> _Texte fourni_:
==*==
L’édito politique Antonin André, c’est la campagne de  Marine le Pen. Depuis de longs mois elle est en tête dans toutes les études d’opinion en situation d’accéder au second tour, mais selon vous sa campagne a souffert d’un handicap : elle n’a pas su surprendre, innover.

Elle n’a pas pris en marche le créneau du renouveau l’un des marqueurs de cette campagne.  Face au phénomène Macron, face à l’offre Mélenchon qui  lui a fait une campagne innovante avec un programme  très différent du précédent. Marine Le Pen a fait quasiment du copié-collé de 2012. Avec en étendard l’épouvantail de la sortie de l’euro. Le retour aux frontières intérieures et bien sur la préférence nationale.

Une campagne à l’ancienne qui nous ramène même à l’avant 2012, à l’ère Jean-Marie le Pen. Je parle de la sortie sur le Vel'd’Hiv, coup de fatigue ou coup de com, ça rappelle les dérapages de son père. Marine le Pen n’a pas su inventer, se réinventer. Certains de ses proches d’ailleurs sont assez critiques avec la chef l’un d’eux résume cette campagne de sur-place : "Que Marine Le Pen continue à faire des discours d’une heure sur l’immigration, ça n’a rien de surprenant et ce n'est pas ça qui nous ramènera une voix supplémentaire".

 

En même temps Antonin elle reste très haut, et sur la dynamique des élections départementales et régionales,  6.8 millions de voix aux régionales, niveau record.

Elle a un énorme capital. Elle est en tête toujours chez les jeunes et chez les ouvriers. Mais le risque quand vous avez un gros capital c’est de le gérer tranquille  et de se laisser endormir. Un peu comme Alain Juppé pendant la primaire de la droite qui s’est endormi avec ses beaux sondages et qui a connu un réveil brutal. Or Marine le Pen il lui faut encore aller chercher des voix, beaucoup de voix.

En 2007 et en 2012, le ticket d’entrée pour le second tour de la présidentielle c’est plus de 9 millions de voix. Compte tenu du fait qu’ils sont quatre candidats  à être à un niveau élevé ce sera sans doute moins de neuf millions cette fois-ci mais tout de même pour passer de 6, 8 millions à 8 millions ou un peu plus il ne faut pas que la dynamique  s’enraye, d’où la crispation et l’inquiétude de ses proches qui n’ont pas le sentiment que la campagne ait été, loin s’en faut,  très réussie.
==*==
Répondez à ces questions d'après le texte ci-dessus :
(a) De quelle campagne Marine Le Pen a-t-elle fait « quasiment du copié-collé » ?
(b) Combien de voix a-t-elle obtenues aux régionales ?
(c) En 2007 et en 2012, quel était le ticket d'entrée pour le second tour de la présidentielle ?

> _Les données_:
==*==
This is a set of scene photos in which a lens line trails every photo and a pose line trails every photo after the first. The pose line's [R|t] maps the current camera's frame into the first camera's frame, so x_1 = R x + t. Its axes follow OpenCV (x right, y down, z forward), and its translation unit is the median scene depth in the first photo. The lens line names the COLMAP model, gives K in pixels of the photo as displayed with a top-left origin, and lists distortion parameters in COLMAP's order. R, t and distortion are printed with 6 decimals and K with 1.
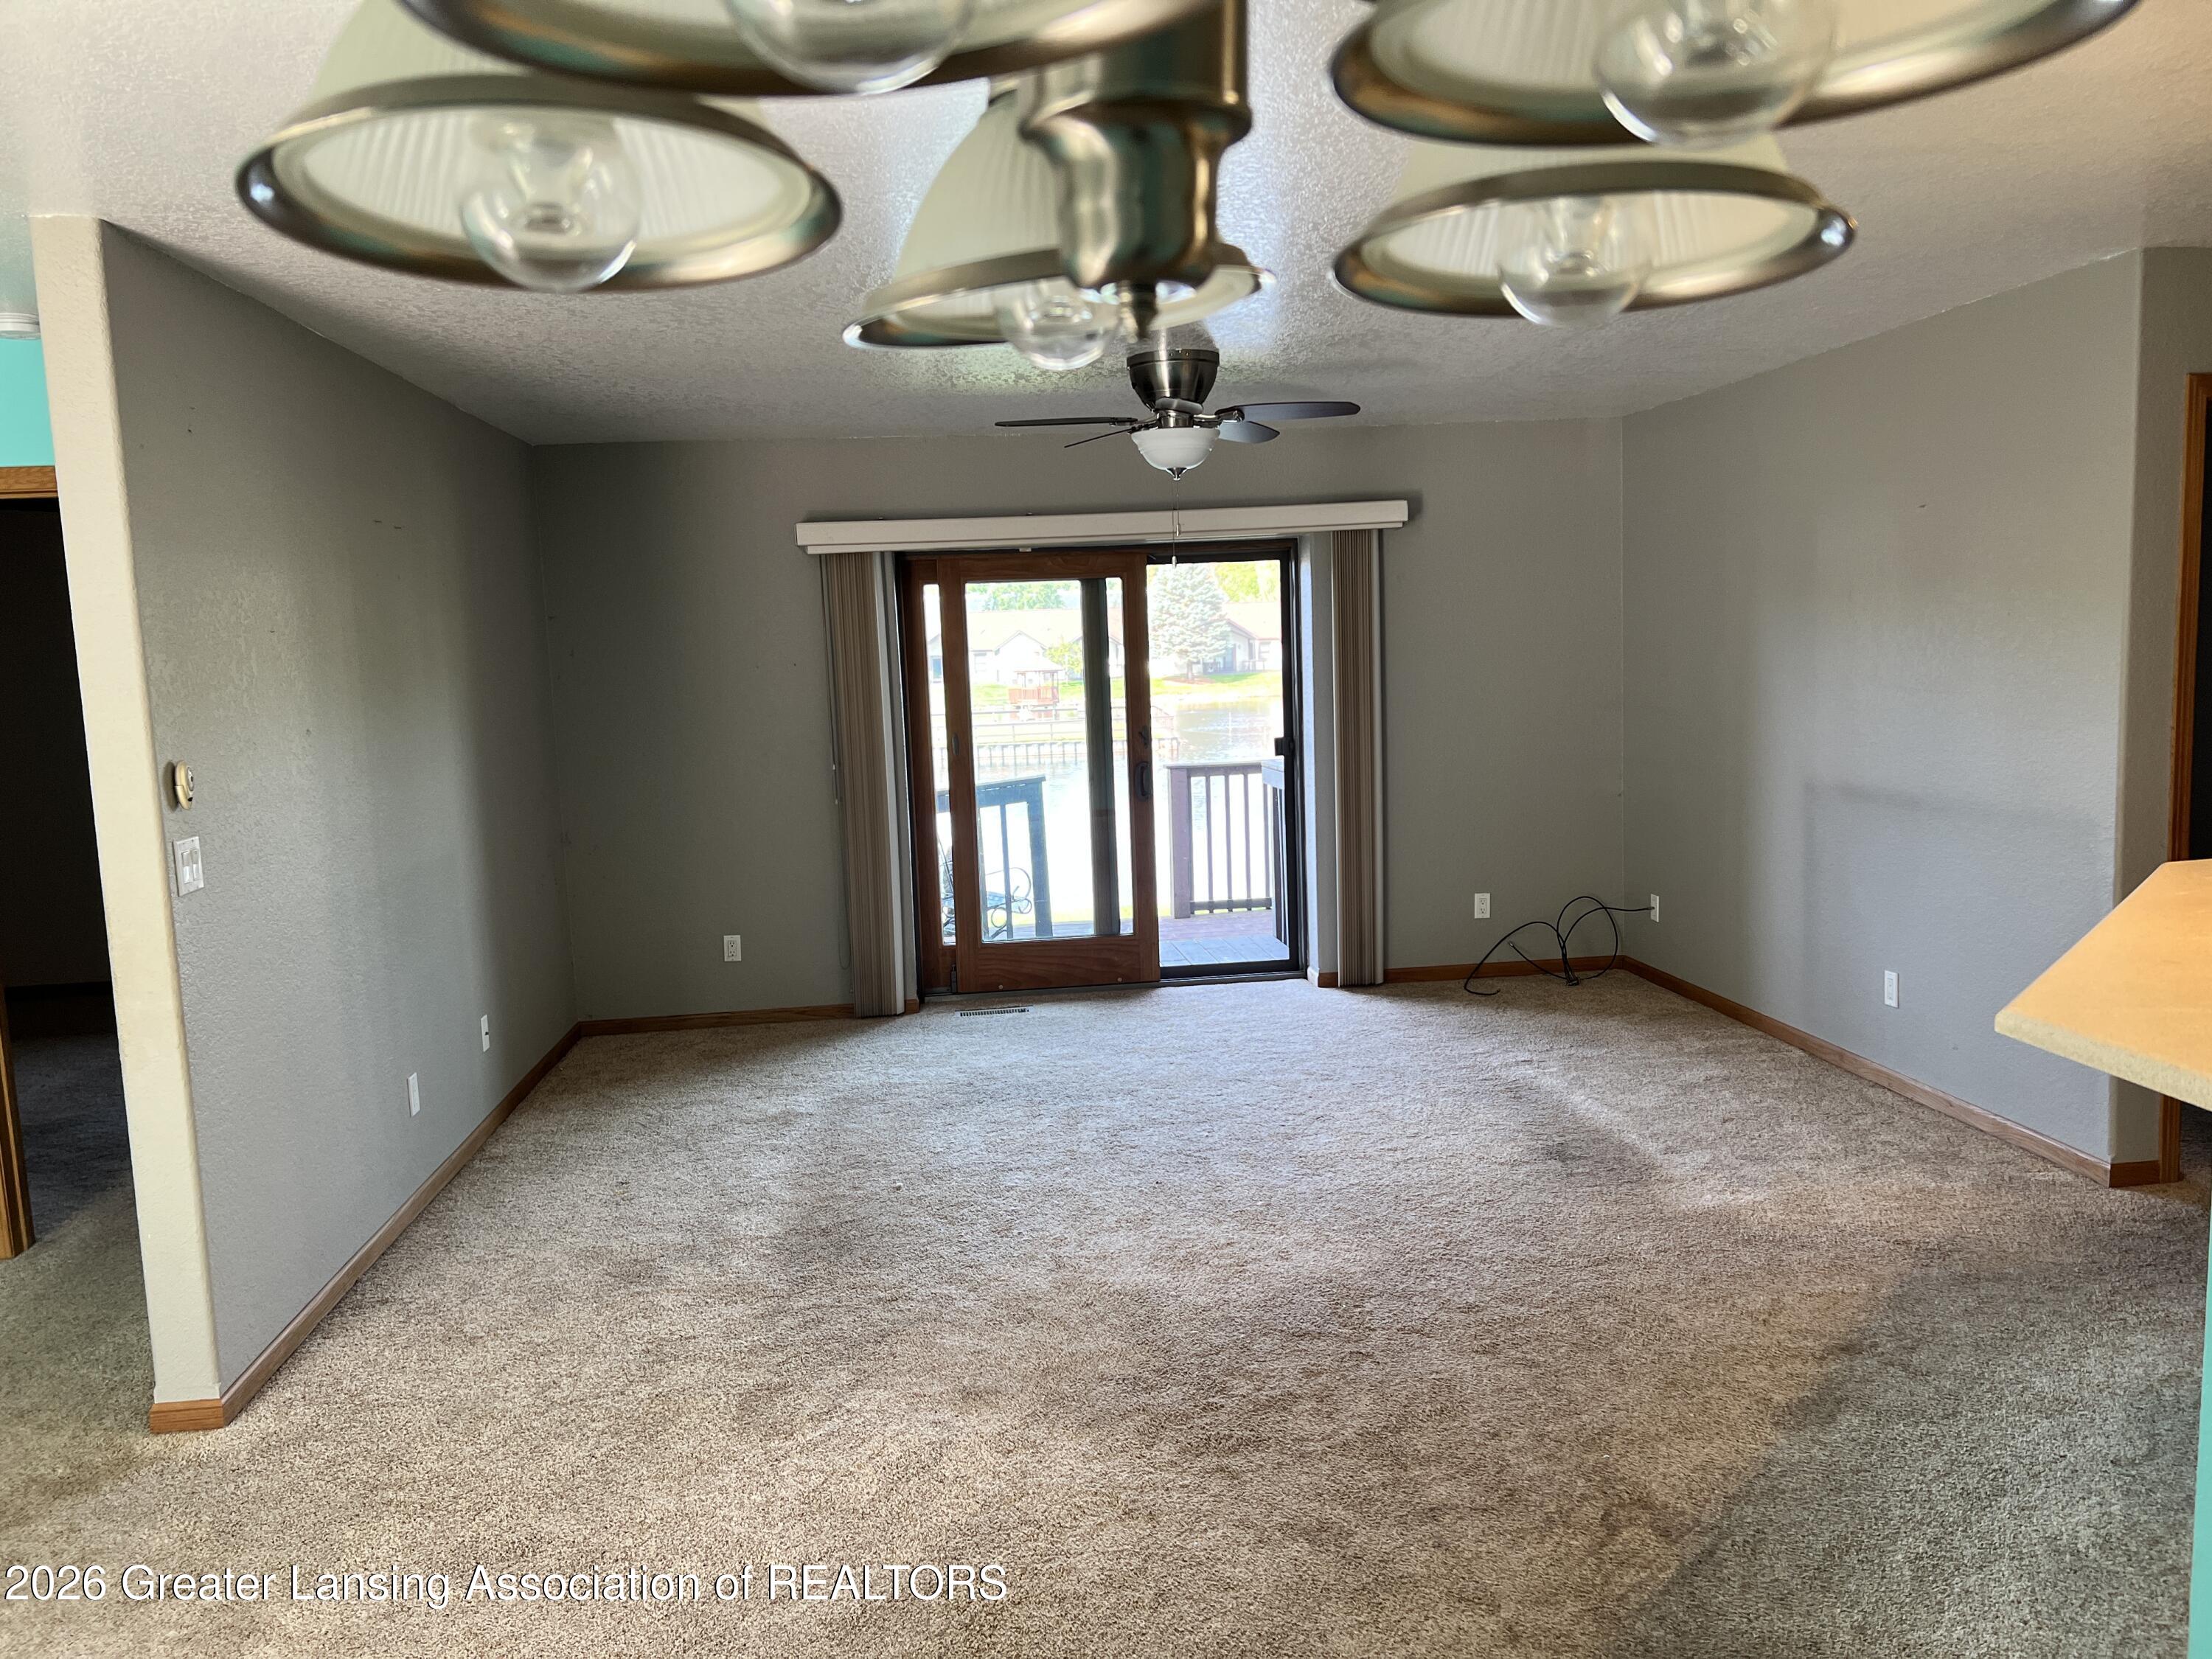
lens RADIAL K [[1666.0, 0, 1115.1], [0, 1666.0, 835.6], [0, 0, 1]] dist [0.068897, -0.086281]
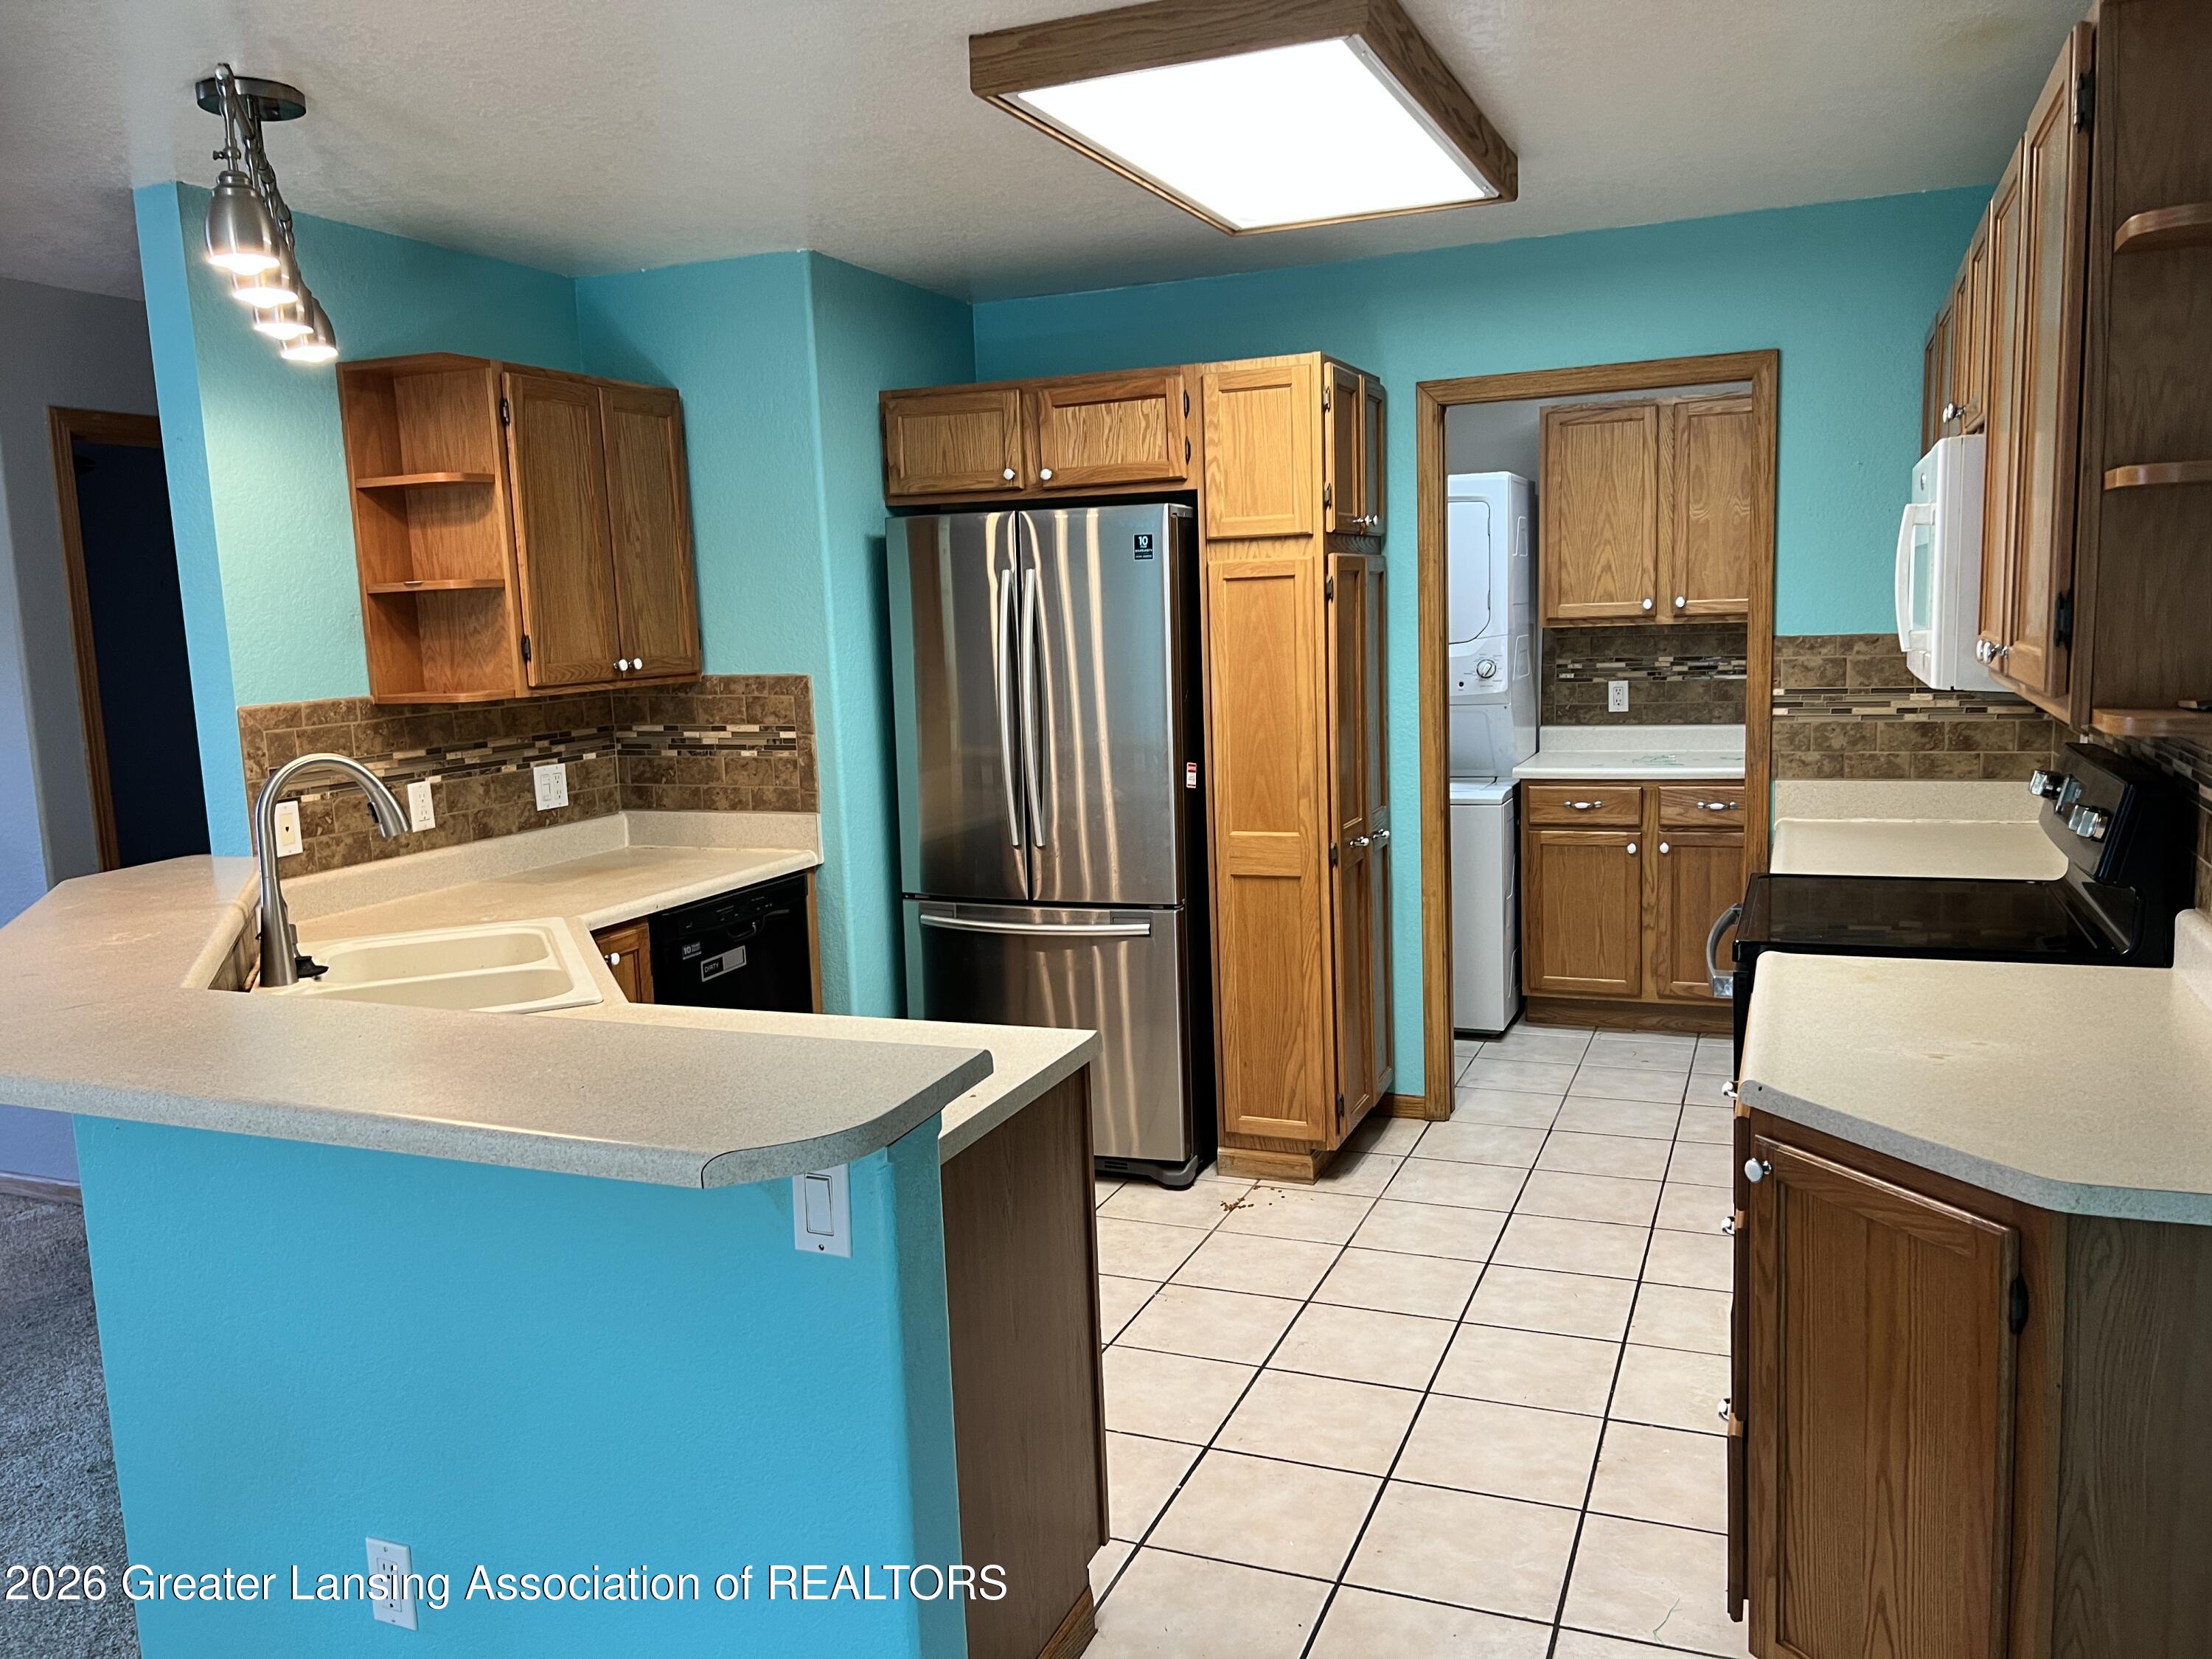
==*==
> _Réponse_:
(a) De sa campagne de 2012.
(b) 6,8 millions de voix, un niveau record.
(c) Plus de 9 millions de voix.